Dataset records:
* * * * * * *

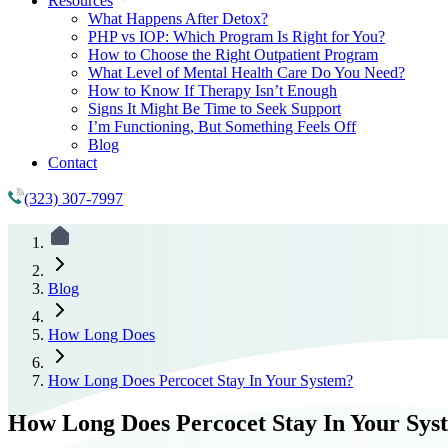
Resources
What Happens After Detox?
PHP vs IOP: Which Program Is Right for You?
How to Choose the Right Outpatient Program
What Level of Mental Health Care Do You Need?
How to Know If Therapy Isn’t Enough
Signs It Might Be Time to Seek Support
I’m Functioning, But Something Feels Off
Blog
Contact
(323) 307-7997
Blog
How Long Does
How Long Does Percocet Stay In Your System?
How Long Does Percocet Stay In Your Sys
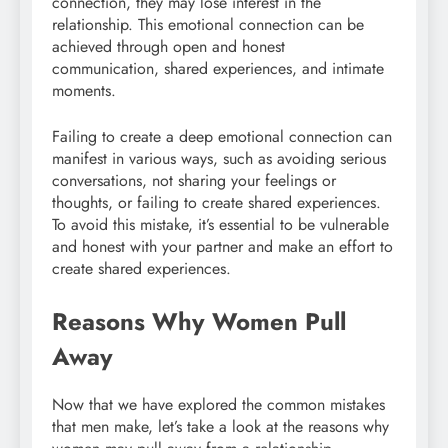
connection, they may lose interest in the
relationship. This emotional connection can be
achieved through open and honest
communication, shared experiences, and intimate
moments.
Failing to create a deep emotional connection can
manifest in various ways, such as avoiding serious
conversations, not sharing your feelings or
thoughts, or failing to create shared experiences.
To avoid this mistake, it’s essential to be vulnerable
and honest with your partner and make an effort to
create shared experiences.
Reasons Why Women Pull
Away
Now that we have explored the common mistakes
that men make, let’s take a look at the reasons why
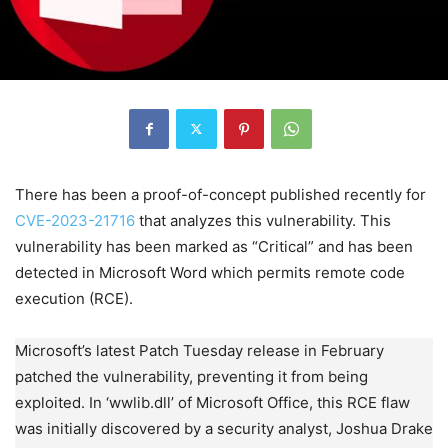
There has been a proof-of-concept published recently for
CVE-2023-21716
that analyzes this vulnerability. This
vulnerability has been marked as “Critical” and has been
detected in Microsoft Word which permits remote code
execution (RCE).
Microsoft’s latest Patch Tuesday release in February
patched the vulnerability, preventing it from being
exploited. In ‘wwlib.dll’ of Microsoft Office, this RCE flaw
was initially discovered by a security analyst, Joshua Drake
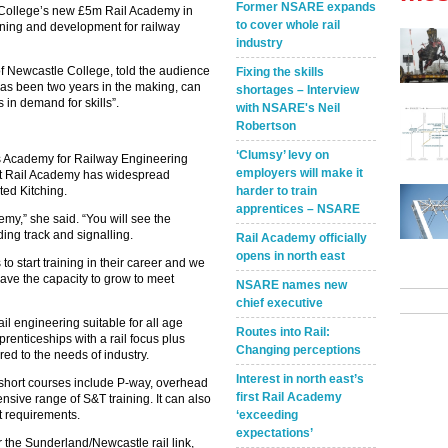
Former NSARE expands
 College’s new £5m Rail Academy in
to cover whole rail
aining and development for railway
industry
 of Newcastle College, told the audience
Fixing the skills
has been two years in the making, can
shortages – Interview
is in demand for skills”.
with NSARE's Neil
Robertson
‘Clumsy’ levy on
ls Academy for Railway Engineering
employers will make it
rst Rail Academy has widespread
oted Kitching.
harder to train
apprentices – NSARE
demy,” she said. “You will see the
uding track and signalling.
Rail Academy officially
opens in north east
o start training in their career and we
ave the capacity to grow to meet
NSARE names new
chief executive
il engineering suitable for all age
Routes into Rail:
renticeships with a rail focus plus
Changing perceptions
ored to the needs of industry.
Interest in north east’s
 short courses include P-way, overhead
first Rail Academy
nsive range of S&T training. It can also
nt requirements.
‘exceeding
expectations’
ar the Sunderland/Newcastle rail link,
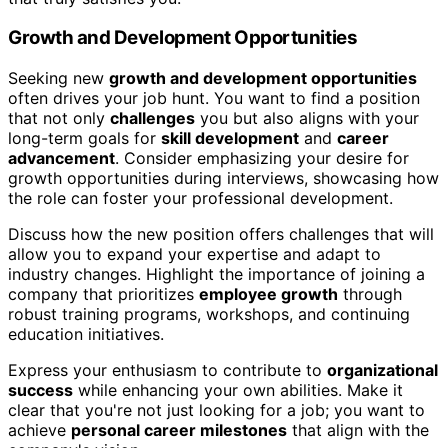
Growth and Development Opportunities
Seeking new
growth and development opportunities
often drives your job hunt. You want to find a position
that not only
challenges
you but also aligns with your
long-term goals for
skill development
and
career
advancement
. Consider emphasizing your desire for
growth opportunities during interviews, showcasing how
the role can foster your professional development.
Discuss how the new position offers challenges that will
allow you to expand your expertise and adapt to
industry changes. Highlight the importance of joining a
company that prioritizes
employee growth
through
robust training programs, workshops, and continuing
education initiatives.
Express your enthusiasm to contribute to
organizational
success
while enhancing your own abilities. Make it
clear that you're not just looking for a job; you want to
achieve
personal career milestones
that align with the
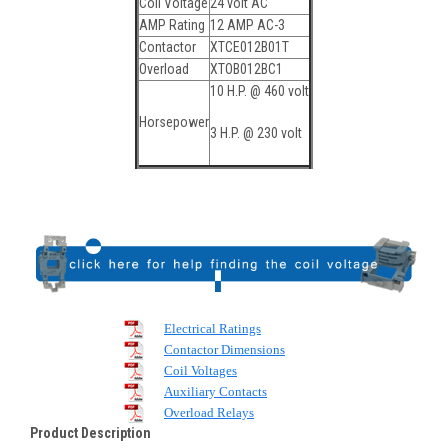
Coil Voltage
24 volt AC
AMP Rating
12 AMP AC-3
Contactor
XTCE012B01T
Overload
XTOB012BC1
10 H.P. @ 460 volt
Horsepower
3 H.P. @ 230 volt
Electrical Ratings
Contactor Dimensions
Coil Voltages
Auxiliary Contacts
Overload Relays
Product Description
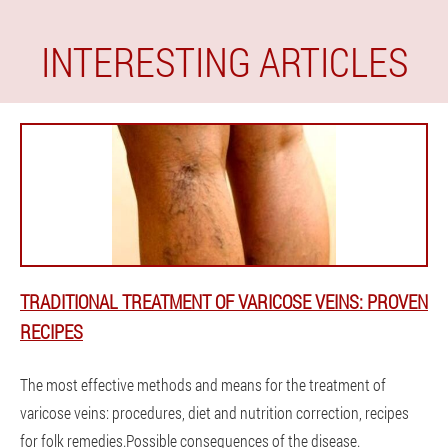
INTERESTING ARTICLES
TRADITIONAL TREATMENT OF VARICOSE VEINS: PROVEN
RECIPES
The most effective methods and means for the treatment of
varicose veins: procedures, diet and nutrition correction, recipes
for folk remedies.Possible consequences of the disease.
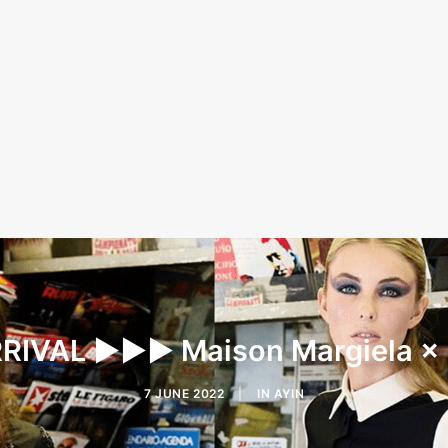
IVAL ▶︎▶︎▶︎ Maison Margiela ×
7 JUNE 2022
|
IN
AYIN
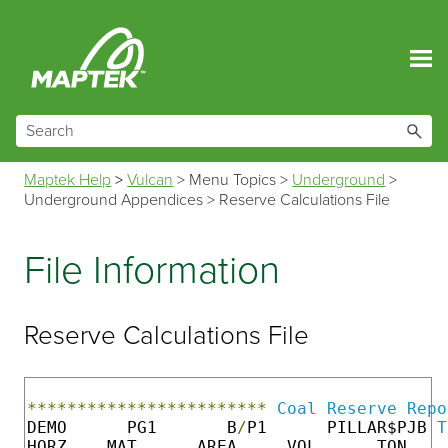
Skip To Main Content
Maptek Help
>
Vulcan
>
Menu Topics
>
Underground
>
Underground Appendices
>
Reserve Calculations File
File Information
Reserve Calculations File
************************
Coal
Reserve
Repo
DEMO      PG1       B
/
P1      PILLAR$PJB 
T
HORZ    MAT      AREA     VOL      TON    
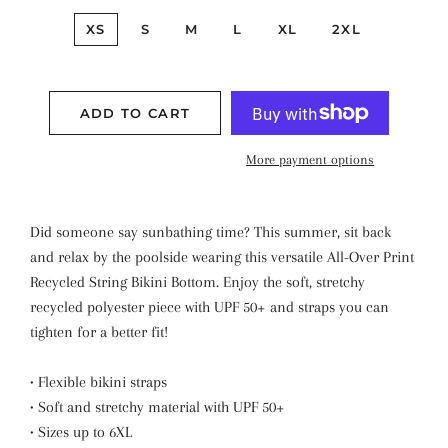
XS
S
M
L
XL
2XL
ADD TO CART
More payment options
Did someone say sunbathing time? This summer, sit back
and relax by the poolside wearing this versatile All-Over Print
Recycled String Bikini Bottom. Enjoy the soft, stretchy
recycled polyester piece with UPF 50+ and straps you can
tighten for a better fit!
• Flexible bikini straps
• Soft and stretchy material with UPF 50+
• Sizes up to 6XL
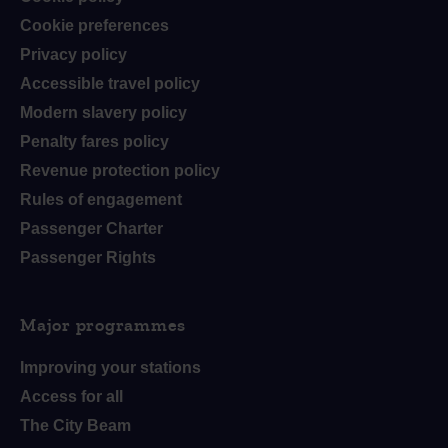
Cookie preferences
Privacy policy
Accessible travel policy
Modern slavery policy
Penalty fares policy
Revenue protection policy
Rules of engagement
Passenger Charter
Passenger Rights
Major programmes
Improving your stations
Access for all
The City Beam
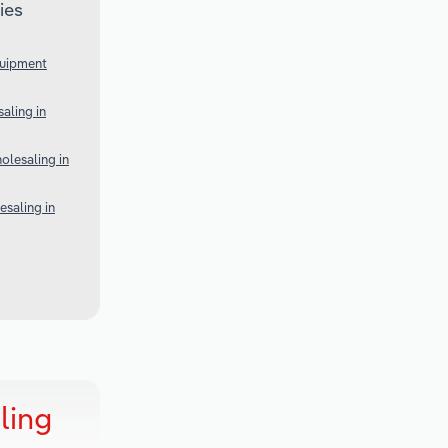
ies
quipment
aling in
lesaling in
esaling in
ling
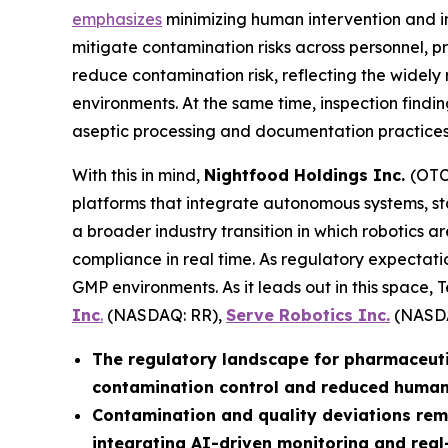
emphasizes
minimizing human intervention and i
mitigate contamination risks across personnel, 
reduce contamination risk, reflecting the widely
environments. At the same time, inspection findi
aseptic processing and documentation practices, 
With this in mind,
Nightfood Holdings Inc.
(OTC
platforms that integrate autonomous systems, st
a broader industry transition in which robotics a
compliance in real time. As regulatory expectatio
GMP environments. As it leads out in this space, 
Inc
.
(NASDAQ: RR),
Serve Robotics Inc.
(NASDA
The regulatory landscape for pharmaceuti
contamination control and reduced human 
Contamination and quality deviations rema
integrating AI-driven monitoring and real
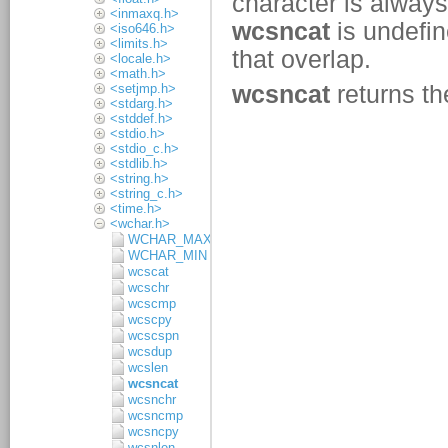
<inmaxq.h>
<iso646.h>
<limits.h>
<locale.h>
<math.h>
<setjmp.h>
<stdarg.h>
<stddef.h>
<stdio.h>
<stdio_c.h>
<stdlib.h>
<string.h>
<string_c.h>
<time.h>
<wchar.h>
WCHAR_MAX
WCHAR_MIN
wcscat
wcschr
wcscmp
wcscpy
wcscspn
wcsdup
wcslen
wcsncat
wcsnchr
wcsncmp
wcsncpy
wcsnlen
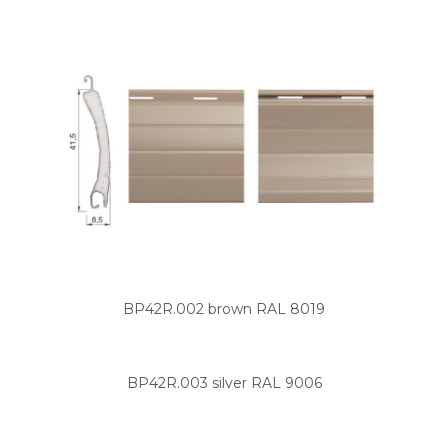
BP42R.002 brown RAL 8019
BP42R.003 silver RAL 9006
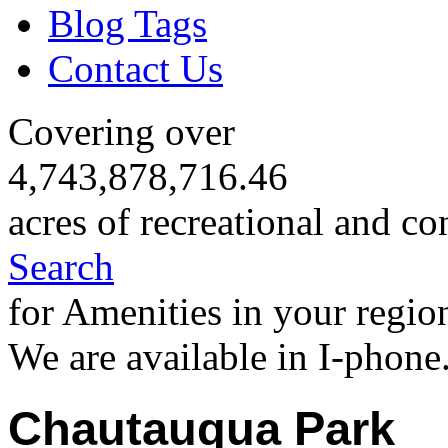
Blog Tags
Contact Us
Covering over
4,743,878,716.46
acres of recreational and co
Search
for Amenities in your regio
We are available in I-phone
Chautauqua Park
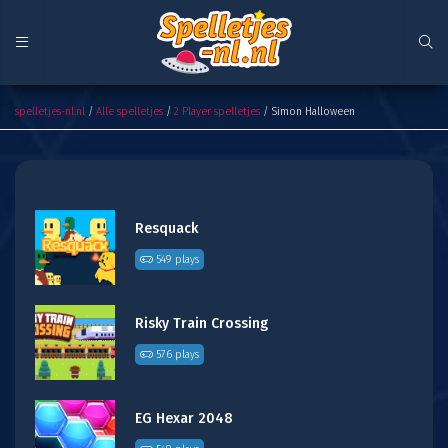
Simon Halloween
spelletjes-nl.nl
/
Alle spelletjes
/
2 Player spelletjes
/ Simon Halloween
Resquack
549 plays
Risky Train Crossing
576 plays
EG Hexar 2048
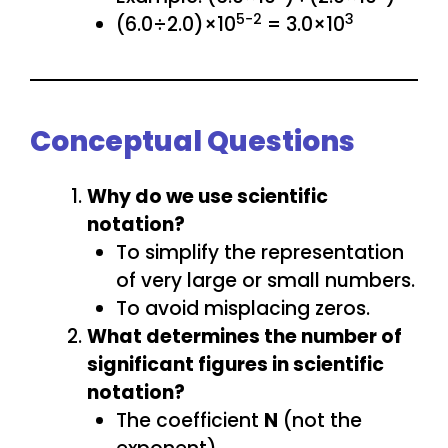
5−2
3
(6.0÷2.0)×10
= 3.0×10
Conceptual Questions
Why do we use scientific
notation?
To simplify the representation
of very large or small numbers.
To avoid misplacing zeros.
What determines the number of
significant figures in scientific
notation?
The coefficient
N
(not the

* * * * * * *

Reproduce each line of the records exactly and exclude any images.

**YOUR SOLUTION:**
Resources
What Happens After Detox?
PHP vs IOP: Which Program Is Right for You?
How to Choose the Right Outpatient Program
What Level of Mental Health Care Do You Need?
How to Know If Therapy Isn’t Enough
Signs It Might Be Time to Seek Support
I’m Functioning, But Something Feels Off
Blog
Contact
(323) 307-7997
Blog
How Long Does
How Long Does Percocet Stay In Your System?
How Long Does Percocet Stay In Your Sys
connection, they may lose interest in the
relationship. This emotional connection can be
achieved through open and honest
communication, shared experiences, and intimate
moments.
Failing to create a deep emotional connection can
manifest in various ways, such as avoiding serious
conversations, not sharing your feelings or
thoughts, or failing to create shared experiences.
To avoid this mistake, it’s essential to be vulnerable
and honest with your partner and make an effort to
create shared experiences.
Reasons Why Women Pull
Away
Now that we have explored the common mistakes
that men make, let’s take a look at the reasons why
There has been a proof-of-concept published recently for
CVE-2023-21716
that analyzes this vulnerability. This
vulnerability has been marked as “Critical” and has been
detected in Microsoft Word which permits remote code
execution (RCE).
Microsoft’s latest Patch Tuesday release in February
patched the vulnerability, preventing it from being
exploited. In ‘wwlib.dll’ of Microsoft Office, this RCE flaw
was initially discovered by a security analyst, Joshua Drake
Former NSARE expands
 College’s new £5m Rail Academy in
to cover whole rail
aining and development for railway
industry
 of Newcastle College, told the audience
Fixing the skills
has been two years in the making, can
shortages – Interview
is in demand for skills”.
with NSARE's Neil
Robertson
‘Clumsy’ levy on
ls Academy for Railway Engineering
employers will make it
rst Rail Academy has widespread
oted Kitching.
harder to train
apprentices – NSARE
demy,” she said. “You will see the
uding track and signalling.
Rail Academy officially
opens in north east
o start training in their career and we
ave the capacity to grow to meet
NSARE names new
chief executive
il engineering suitable for all age
Routes into Rail:
renticeships with a rail focus plus
Changing perceptions
ored to the needs of industry.
Interest in north east’s
 short courses include P-way, overhead
first Rail Academy
nsive range of S&T training. It can also
nt requirements.
‘exceeding
expectations’
ar the Sunderland/Newcastle rail link,
Growth and Development Opportunities
Seeking new
growth and development opportunities
often drives your job hunt. You want to find a position
that not only
challenges
you but also aligns with your
long-term goals for
skill development
and
career
advancement
. Consider emphasizing your desire for
growth opportunities during interviews, showcasing how
the role can foster your professional development.
Discuss how the new position offers challenges that will
allow you to expand your expertise and adapt to
industry changes. Highlight the importance of joining a
company that prioritizes
employee growth
through
robust training programs, workshops, and continuing
education initiatives.
Express your enthusiasm to contribute to
organizational
success
while enhancing your own abilities. Make it
clear that you're not just looking for a job; you want to
achieve
personal career milestones
that align with the
Coil Voltage
24 volt AC
AMP Rating
12 AMP AC-3
Contactor
XTCE012B01T
Overload
XTOB012BC1
10 H.P. @ 460 volt
Horsepower
3 H.P. @ 230 volt
Electrical Ratings
Contactor Dimensions
Coil Voltages
Auxiliary Contacts
Overload Relays
Product Description
INTERESTING ARTICLES
TRADITIONAL TREATMENT OF VARICOSE VEINS: PROVEN
RECIPES
The most effective methods and means for the treatment of
varicose veins: procedures, diet and nutrition correction, recipes
for folk remedies.Possible consequences of the disease.
IVAL ▶︎▶︎▶︎ Maison Margiela ×
7 JUNE 2022
|
IN
AYIN
Skip To Main Content
Maptek Help
>
Vulcan
>
Menu Topics
>
Underground
>
Underground Appendices
>
Reserve Calculations File
File Information
Reserve Calculations File
************************
Coal
Reserve
Repo
DEMO      PG1       B
/
P1      PILLAR$PJB 
T
HORZ    MAT      AREA     VOL      TON    
XS
S
M
L
XL
2XL
ADD TO CART
More payment options
Did someone say sunbathing time? This summer, sit back
and relax by the poolside wearing this versatile All-Over Print
Recycled String Bikini Bottom. Enjoy the soft, stretchy
recycled polyester piece with UPF 50+ and straps you can
tighten for a better fit!
• Flexible bikini straps
• Soft and stretchy material with UPF 50+
• Sizes up to 6XL
Cookie preferences
Privacy policy
Accessible travel policy
Modern slavery policy
Penalty fares policy
Revenue protection policy
Rules of engagement
Passenger Charter
Passenger Rights
Major programmes
Improving your stations
Access for all
The City Beam
ies
quipment
aling in
lesaling in
esaling in
ling
emphasizes
minimizing human intervention and i
mitigate contamination risks across personnel, 
reduce contamination risk, reflecting the widely
environments. At the same time, inspection findi
aseptic processing and documentation practices, 
With this in mind,
Nightfood Holdings Inc.
(OTC
platforms that integrate autonomous systems, st
a broader industry transition in which robotics a
compliance in real time. As regulatory expectatio
GMP environments. As it leads out in this space, 
Inc
.
(NASDAQ: RR),
Serve Robotics Inc.
(NASDA
The regulatory landscape for pharmaceuti
contamination control and reduced human 
Contamination and quality deviations rema
integrating AI-driven monitoring and real
<inmaxq.h>
<iso646.h>
<limits.h>
<locale.h>
<math.h>
<setjmp.h>
<stdarg.h>
<stddef.h>
<stdio.h>
<stdio_c.h>
<stdlib.h>
<string.h>
<string_c.h>
<time.h>
<wchar.h>
WCHAR_MAX
WCHAR_MIN
wcscat
wcschr
wcscmp
wcscpy
wcscspn
wcsdup
wcslen
wcsncat
wcsnchr
wcsncmp
wcsncpy
wcsnlen
BP42R.002 brown RAL 8019
BP42R.003 silver RAL 9006
Blog Tags
Contact Us
Covering over
4,743,878,716.46
acres of recreational and co
Search
for Amenities in your regio
We are available in I-phone
Chautauqua Park
Simon Halloween
spelletjes-nl.nl
/
Alle spelletjes
/
2 Player spelletjes
/ Simon Halloween
Resquack
549 plays
Risky Train Crossing
576 plays
EG Hexar 2048
5−2
3
(6.0÷2.0)×10
= 3.0×10
Conceptual Questions
Why do we use scientific
notation?
To simplify the representation
of very large or small numbers.
To avoid misplacing zeros.
What determines the number of
significant figures in scientific
notation?
The coefficient
N
(not the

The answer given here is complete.